## Excerpted text

* * * *

Marketing in school can take up school time, contradict what children learn in their classes (especially about proper nutrition), and create an environment that encourages them to uncritically accept sponsors’ points of view.

Given the threats posed by advertising and marketing in school, how is it possible that so many principals, district administrators and parent groups are eager to embrace it?  Perhaps because even if they are aware of the harm marketing can do, the immediate need for school funding is often so glaring that it obscures them.  The threats, in contrast to financial need, are longer-term, less obvious, and more insidious. 

States have been cutting funding to schools for quite some time now and school districts across the nation are so fiscally stressed that they are ever more open to the enticements of corporate marketing campaigns billed as “partnerships” that might bring in some money—any money at all.  However, there is little evidence that allowing ads in schools brings in much money.

Nevertheless, district administrators eager to make up shortfalls in school funding, and under pressure to demonstrate to critical legislators that they are trying to do so, are willing to latch onto any half-baked scheme to show they are trying.  This is a perfect environment for companies that recognize that students are a captive market of great value. They are eager to jump on the opportunity to generate immediate sales and/or a lifelong customer base.

Stripping away the rosy language of “school-business partnerships,” “win-win situations,” and “giving back to the community,” what you see when you look at corporate marketing activities in schools is example after example of the exploitation of children for corporate financial gain.  All marketing in schools poses a threat to children.  It is past time for considering whether marketing activities belong in schools.  Schools should be marketing-free zones.

* * * *

## Dataset excerpts

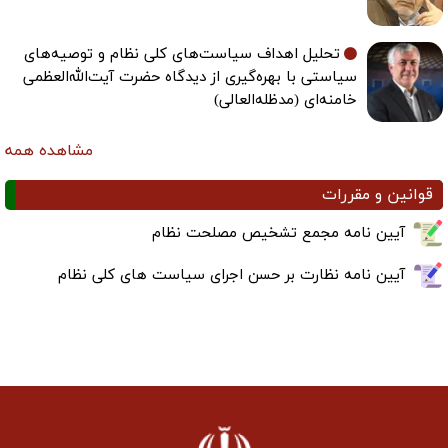
تحلیل اهداف سیاست‌های کلی نظام و توصیه‌های
سیاستی با بهره‌گیری از دیدگاه حضرت آیت‌الله‌العظمی
خامنه‌ای (مدظله‌العالی)
مشاهده همه
قوانین و مقررات
آیین نامه مجمع تشخیص مصلحت نظام
آیین نامه نظارت بر حسن اجرای سیاست های کلی نظام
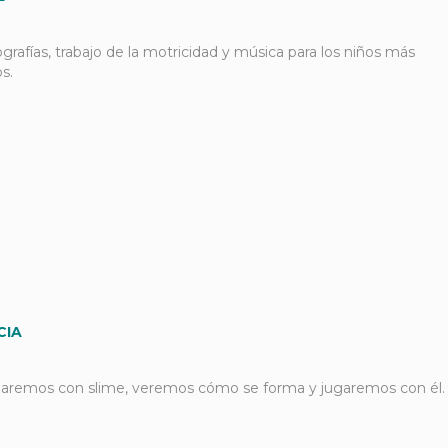
grafías, trabajo de la motricidad y música para los niños más
s.
CIA
jaremos con slime, veremos cómo se forma y jugaremos con él.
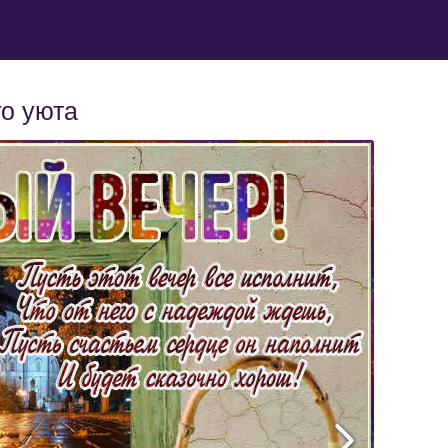
го уюта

* * * *

## Job 1
In the piece on marketing in schools:
(a) What topic taught in class, in particular, can marketing in school contradict?
(b) What have states been doing to school funding for quite some time?
(c) What should schools be, according to the final paragraph?
## Job 2
Print everything in the piece on marketing in schools from "Given the threats" down to "in much money.".

## Response area 1
(a) Proper nutrition.
(b) Cutting it.
(c) Marketing-free zones.

## Response area 2
Given the threats posed by advertising and marketing in school, how is it possible that so many principals, district administrators and parent groups are eager to embrace it?  Perhaps because even if they are aware of the harm marketing can do, the immediate need for school funding is often so glaring that it obscures them.  The threats, in contrast to financial need, are longer-term, less obvious, and more insidious. 

States have been cutting funding to schools for quite some time now and school districts across the nation are so fiscally stressed that they are ever more open to the enticements of corporate marketing campaigns billed as “partnerships” that might bring in some money—any money at all.  However, there is little evidence that allowing ads in schools brings in much money.